### USING THE INFORMATION
A. Could you print the stretch of the monitor calibration guide from "Once you have" through "and proceed manually."?
B. According to the monitor calibration guide, which settings might you have to adjust manually on the monitor when instructed?
C. How would the monitor calibration guide go on after its last sentence? Continue it.

### TEXT PROVIDED
Now, move onto the next stage using the workflow panel:
For Photographers: We recommend using the large patch set - 462 patches. This will take a long time, but will be the most accurate. If you need this application to run more quickly, then choose a smaller patch set.
For Illustrators/Graphics Designers: You can load specific images, or spot tone sets, which will be used to optimise your profile for accuracy in those areas. This can be really handy when working with a particular brand's colours, for example. You can load the most relevant Pantone library in as your patch set to know the profile you are building will be optimised for accuracy with those tones. To do this - when you installed i1Profiler, it installed the 'Pantone Color Manager' application. In this application choose the fan deck you want, and then export it to i1Profiler.
Then in i1Profiler, click on the pantone swatch button in the menu at the top of the patch, and choose 'Load spot colors' and you should see the exported list:
Note: adding this many patches (fan decks have many thousands of tones in them) will mean that your calibration takes a lot longer to run.
Once you have chosen/created your patch set, move into the next stage using the workflow panel:
If 'ADC' is available, the i1DisplayPro will automatically perform monitor adjustments for you, so you definitely want to leave this ticked in theory. However if you find you're getting strange things happening (e.g. your monitor ends up on strange settings) - then disable this and proceed manually.
Kick off the actual measurement process by using the button under the calibration squares:
Now, follow all the on screen instructions carefully. With any luck you'll have ADC available and you won't have to touch any monitor buttons! Make sure you tilt your screen back and lay the i1DisplayPro flat (but gently) against the monitor surface.
However, it may be that you manually have to adjust brightness, contrast, and your Red/Blue/Green balance (often called Gain in monitor menus) - when instructed. Look through your monitor menus to find these functions (it's different on pretty much every monitor so we can't provide many tips here) - or consult your monitor's manual.
Note: if you have to use the monitor menus and it pops up in the centre of your screen, then almost all monitors have an option within their menus for moving the menus to another part of the screen. Alternatively, just shift the i1 to a less central location.

### RECORD EXCERPTS
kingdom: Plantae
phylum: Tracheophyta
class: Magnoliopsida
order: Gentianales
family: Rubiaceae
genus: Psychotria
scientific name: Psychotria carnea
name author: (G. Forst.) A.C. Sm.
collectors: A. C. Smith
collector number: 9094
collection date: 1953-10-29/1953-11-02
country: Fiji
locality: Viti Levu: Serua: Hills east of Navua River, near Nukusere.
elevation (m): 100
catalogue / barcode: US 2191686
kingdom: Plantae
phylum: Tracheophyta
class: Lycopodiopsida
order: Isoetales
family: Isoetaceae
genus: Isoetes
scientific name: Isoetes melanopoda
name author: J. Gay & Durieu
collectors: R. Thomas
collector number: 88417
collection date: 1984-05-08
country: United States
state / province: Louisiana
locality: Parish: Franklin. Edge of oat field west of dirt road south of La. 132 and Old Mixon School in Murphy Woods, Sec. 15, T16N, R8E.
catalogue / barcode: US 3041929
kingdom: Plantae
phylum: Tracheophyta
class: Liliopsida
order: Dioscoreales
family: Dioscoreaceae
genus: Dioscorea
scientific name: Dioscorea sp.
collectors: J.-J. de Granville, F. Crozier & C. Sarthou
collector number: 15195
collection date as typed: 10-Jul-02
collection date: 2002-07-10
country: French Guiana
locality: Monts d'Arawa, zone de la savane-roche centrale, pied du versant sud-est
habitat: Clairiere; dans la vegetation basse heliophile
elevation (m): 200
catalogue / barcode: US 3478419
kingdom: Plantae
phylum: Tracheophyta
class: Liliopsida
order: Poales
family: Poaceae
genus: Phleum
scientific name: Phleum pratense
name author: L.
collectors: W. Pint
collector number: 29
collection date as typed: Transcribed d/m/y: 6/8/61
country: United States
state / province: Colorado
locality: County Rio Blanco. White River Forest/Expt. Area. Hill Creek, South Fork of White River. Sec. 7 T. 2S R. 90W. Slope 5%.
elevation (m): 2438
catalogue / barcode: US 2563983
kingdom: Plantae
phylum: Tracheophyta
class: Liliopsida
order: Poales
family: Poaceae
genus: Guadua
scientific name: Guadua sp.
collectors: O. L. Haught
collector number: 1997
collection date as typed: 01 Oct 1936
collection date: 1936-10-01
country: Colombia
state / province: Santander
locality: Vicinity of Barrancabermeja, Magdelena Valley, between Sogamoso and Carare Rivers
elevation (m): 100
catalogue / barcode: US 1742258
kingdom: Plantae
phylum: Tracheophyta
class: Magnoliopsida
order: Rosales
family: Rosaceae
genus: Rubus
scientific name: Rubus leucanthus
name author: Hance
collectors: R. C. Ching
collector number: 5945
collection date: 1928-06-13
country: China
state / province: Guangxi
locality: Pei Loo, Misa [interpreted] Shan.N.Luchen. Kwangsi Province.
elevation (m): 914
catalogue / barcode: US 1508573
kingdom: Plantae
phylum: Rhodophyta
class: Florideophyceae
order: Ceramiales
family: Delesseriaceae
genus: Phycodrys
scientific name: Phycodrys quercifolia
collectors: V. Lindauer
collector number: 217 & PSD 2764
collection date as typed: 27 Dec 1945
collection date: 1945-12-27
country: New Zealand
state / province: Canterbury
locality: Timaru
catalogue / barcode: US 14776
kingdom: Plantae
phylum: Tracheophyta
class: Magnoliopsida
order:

### ANSWERS TO THIS EXERCISE
A.
Once you have chosen/created your patch set, move into the next stage using the workflow panel:
If 'ADC' is available, the i1DisplayPro will automatically perform monitor adjustments for you, so you definitely want to leave this ticked in theory. However if you find you're getting strange things happening (e.g. your monitor ends up on strange settings) - then disable this and proceed manually.

B. Brightness, contrast, and Red/Blue/Green balance (often called Gain in monitor menus).

C.
Now, move into the next stage using the workflow panel:
On this page, you give your profile a sensible name. The 'System Level' box should always be ticked on the PC, but NOT on Mac - tick User Level there instead, the profile reminder set to 4 weeks (once a month should be plenty with any decent monitor), and the ambient light monitoring mode we recommend turning off (it's far better to have light control in your work area than have your calibrator attempt to dynamically adjust your monitor to compensate for changing light - this does not work well in any calibration system we've tried).
To create your profile, click 'Create and Save Profile' on the right hand side. Wait a minute or two and you will get a gamut locus diagram for your monitor. You can also investigate the curves created, and the before and after display of lots of test images (using the icons about the created profile).
We suggest your go through and complete the Display QA section of the software, which performs a check on the post calibration accuracy of your screen.
At this point you have completed a basic calibration with your i1Display Pro. We suggest giving your eyes a few days to adjust and trying it out with your printing workflow. If you experience good screen to print matches, you're finished. If not, then you can go back and adjust the white point (for white colour) and the luminance (for brightness) and contrast ratio to get a closer match.
Repeat the calibration with your new settings and then again try it for a few days and see how you go.